Phyllis Skipwith works behind the counter at Horace and Dickies, a takeout place near H Street owned by Dickie Shannon.
Long before H Street Northeast was defined by dance and theater companies, high-end residential development, music clubs and gastro pubs, Dickie Shannon opened Horace and Dickie’s, a takeout spot specializing in fried fish that became a local landmark.
About 22 years later, the menu is still simple and dirt cheap. The jumbo fish sandwich is $5.80. The six-piece fish plate with two sides is $9.40. The crab cake is $8. There’s more fried stuff — chicken, catfish, croaker.
None of it is particularly healthy, and the fare defies foodie trends that fetishize local ingredients.

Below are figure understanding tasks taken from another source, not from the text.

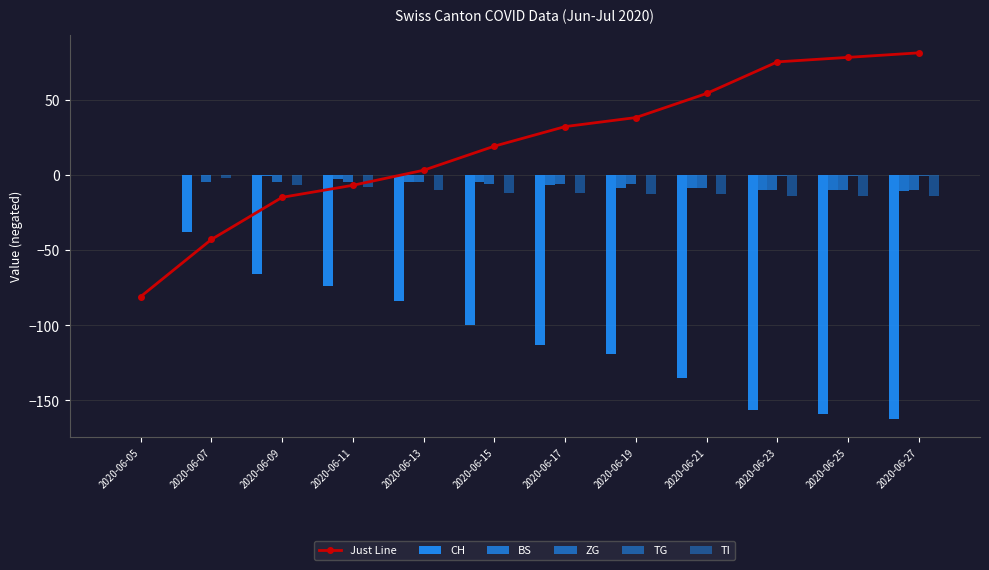

The Just Line series shows 32 at 2020-06-17. True or false?

True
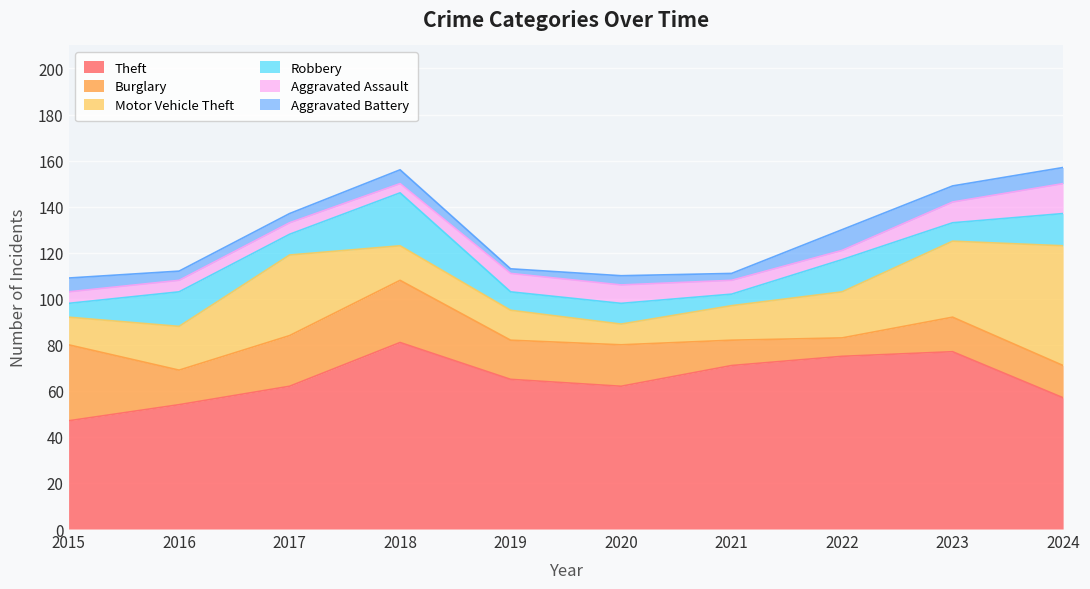

Rank the categories by Aggravated Assault value from highest to lowest.

2024, 2023, 2019, 2020, 2021, 2015, 2016, 2017, 2018, 2022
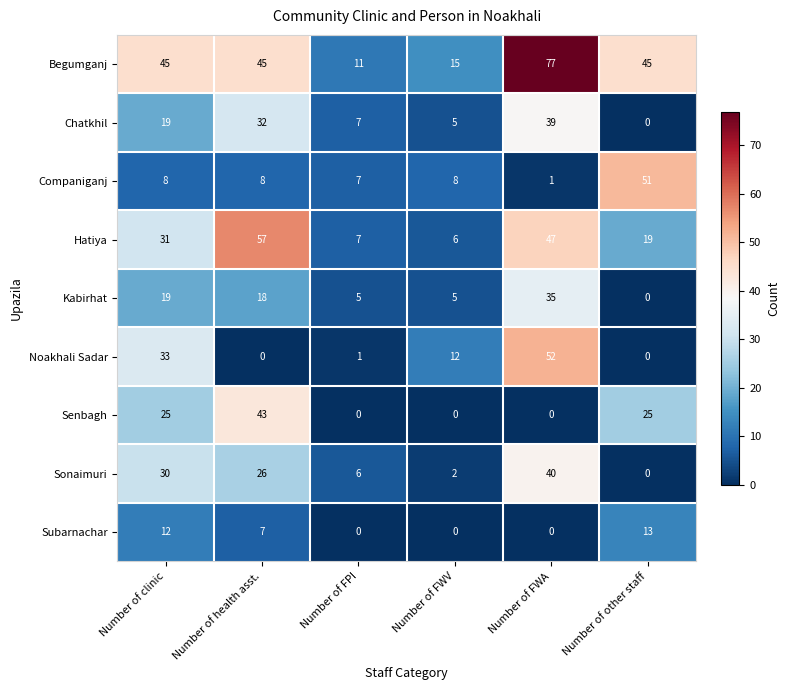

Rank the series by their maximum value, from lowest to highest.

Subarnachar, Kabirhat, Chatkhil, Sonaimuri, Senbagh, Companiganj, Noakhali Sadar, Hatiya, Begumganj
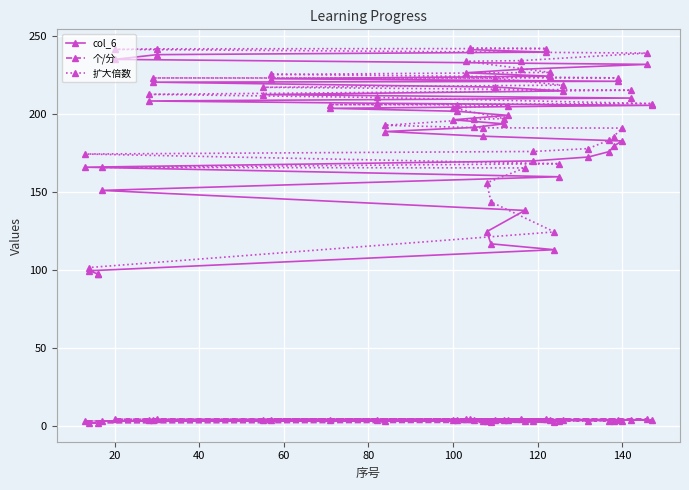

What is the minimum value for col_6?

97.3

“I get the whiting from Argentina, the sea trout from Uruguay, the croaker from Uruguay,” Shannon said.
But there’s always a line, and that’s just the way Shannon likes things as he contemplates the future of the neighborhood and his business.
“I’m 75. I’m still working. I enjoy what I’m doing. I see different people every day,” he said in a recent interview.
The H Street area, also called the Atlas District after the refurbished theater that now houses a live drama and performing arts center, has boomed in the past 10 years, revamping a commercial corridor that was ravaged by the 1968 riots.
“It was literally overnight. I’ve never seen anything like it,” said Karina Ricks, a principal at Nelson\Nygaard Consulting Associates, a transportation consulting firm.
She helped lead the city’s redevelopment efforts when she was at the D.C. Office of Planning from 2000 to 2005. “Change happened so fast, which is remarkable for planners to see,” she said. Ricks explained that the surrounding neighborhood organizations brought a simple message to city planners in 2000: “We need you to fix H Street.”
The city’s H Street revitalization plan really got moving in 2002. The area continues to grow, as anyone looking for a parking space or a reservation at Granville Moore’s can attest.
It’s hard to imagine, in an area that now boasts such development, how different it once was.
“When I was first elected six years ago, H Street was characterized by chaos and disorder,” said D.C. Councilmember Tommy Wells, who represents the area. “It was known to be not safe. It used to be you parked on the sidewalk of Horace and Dickie’s, then went inside and ordered your food.”
Shannon opened shop in May 1990. In the years before that, the area just to the north of H Street, Trinidad, was the base of operations for Rayful Edmond, who introduced crack cocaine to the city and ran his criminal enterprise out of the neighborhood.